» **Activity**
Find the line that contains "728 717 6.97". Then set down that line and all the lines after it, to the end of the records, exactly and with nothing added.
........
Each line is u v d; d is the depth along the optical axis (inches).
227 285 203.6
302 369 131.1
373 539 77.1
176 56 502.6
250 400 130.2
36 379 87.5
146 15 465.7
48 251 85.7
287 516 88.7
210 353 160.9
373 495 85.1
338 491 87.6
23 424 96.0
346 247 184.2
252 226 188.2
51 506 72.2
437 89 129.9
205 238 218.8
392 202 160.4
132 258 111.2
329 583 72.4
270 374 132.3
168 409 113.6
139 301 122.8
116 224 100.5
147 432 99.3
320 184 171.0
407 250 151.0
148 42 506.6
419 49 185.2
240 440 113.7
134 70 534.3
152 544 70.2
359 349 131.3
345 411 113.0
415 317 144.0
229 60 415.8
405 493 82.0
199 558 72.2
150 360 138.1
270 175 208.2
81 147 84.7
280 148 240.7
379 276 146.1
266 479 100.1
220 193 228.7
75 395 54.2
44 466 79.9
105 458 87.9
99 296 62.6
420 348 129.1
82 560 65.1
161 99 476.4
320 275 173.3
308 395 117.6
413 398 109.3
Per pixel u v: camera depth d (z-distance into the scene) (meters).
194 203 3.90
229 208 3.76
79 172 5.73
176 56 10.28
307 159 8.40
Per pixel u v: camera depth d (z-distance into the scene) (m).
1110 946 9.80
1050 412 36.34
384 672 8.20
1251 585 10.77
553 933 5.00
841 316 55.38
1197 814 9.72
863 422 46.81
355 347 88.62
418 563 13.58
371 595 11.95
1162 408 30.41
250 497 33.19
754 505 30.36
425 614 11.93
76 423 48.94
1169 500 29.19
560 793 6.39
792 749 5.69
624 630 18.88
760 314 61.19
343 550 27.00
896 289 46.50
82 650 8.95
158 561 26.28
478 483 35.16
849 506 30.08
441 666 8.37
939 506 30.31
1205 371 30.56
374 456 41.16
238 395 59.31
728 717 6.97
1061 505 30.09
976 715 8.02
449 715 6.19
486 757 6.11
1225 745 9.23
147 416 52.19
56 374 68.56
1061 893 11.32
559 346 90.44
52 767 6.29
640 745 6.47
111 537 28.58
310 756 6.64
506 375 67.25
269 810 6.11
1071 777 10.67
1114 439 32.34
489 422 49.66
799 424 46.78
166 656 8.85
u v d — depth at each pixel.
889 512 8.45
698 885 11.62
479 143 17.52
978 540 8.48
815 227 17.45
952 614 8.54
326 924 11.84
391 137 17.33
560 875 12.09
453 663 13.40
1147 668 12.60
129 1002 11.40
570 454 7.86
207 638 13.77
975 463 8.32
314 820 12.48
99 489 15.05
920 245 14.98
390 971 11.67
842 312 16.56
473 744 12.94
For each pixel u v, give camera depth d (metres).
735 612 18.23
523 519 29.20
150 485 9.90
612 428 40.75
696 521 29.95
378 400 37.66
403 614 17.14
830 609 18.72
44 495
........
» **Solution**
728 717 6.97
1061 505 30.09
976 715 8.02
449 715 6.19
486 757 6.11
1225 745 9.23
147 416 52.19
56 374 68.56
1061 893 11.32
559 346 90.44
52 767 6.29
640 745 6.47
111 537 28.58
310 756 6.64
506 375 67.25
269 810 6.11
1071 777 10.67
1114 439 32.34
489 422 49.66
799 424 46.78
166 656 8.85
u v d — depth at each pixel.
889 512 8.45
698 885 11.62
479 143 17.52
978 540 8.48
815 227 17.45
952 614 8.54
326 924 11.84
391 137 17.33
560 875 12.09
453 663 13.40
1147 668 12.60
129 1002 11.40
570 454 7.86
207 638 13.77
975 463 8.32
314 820 12.48
99 489 15.05
920 245 14.98
390 971 11.67
842 312 16.56
473 744 12.94
For each pixel u v, give camera depth d (metres).
735 612 18.23
523 519 29.20
150 485 9.90
612 428 40.75
696 521 29.95
378 400 37.66
403 614 17.14
830 609 18.72
44 495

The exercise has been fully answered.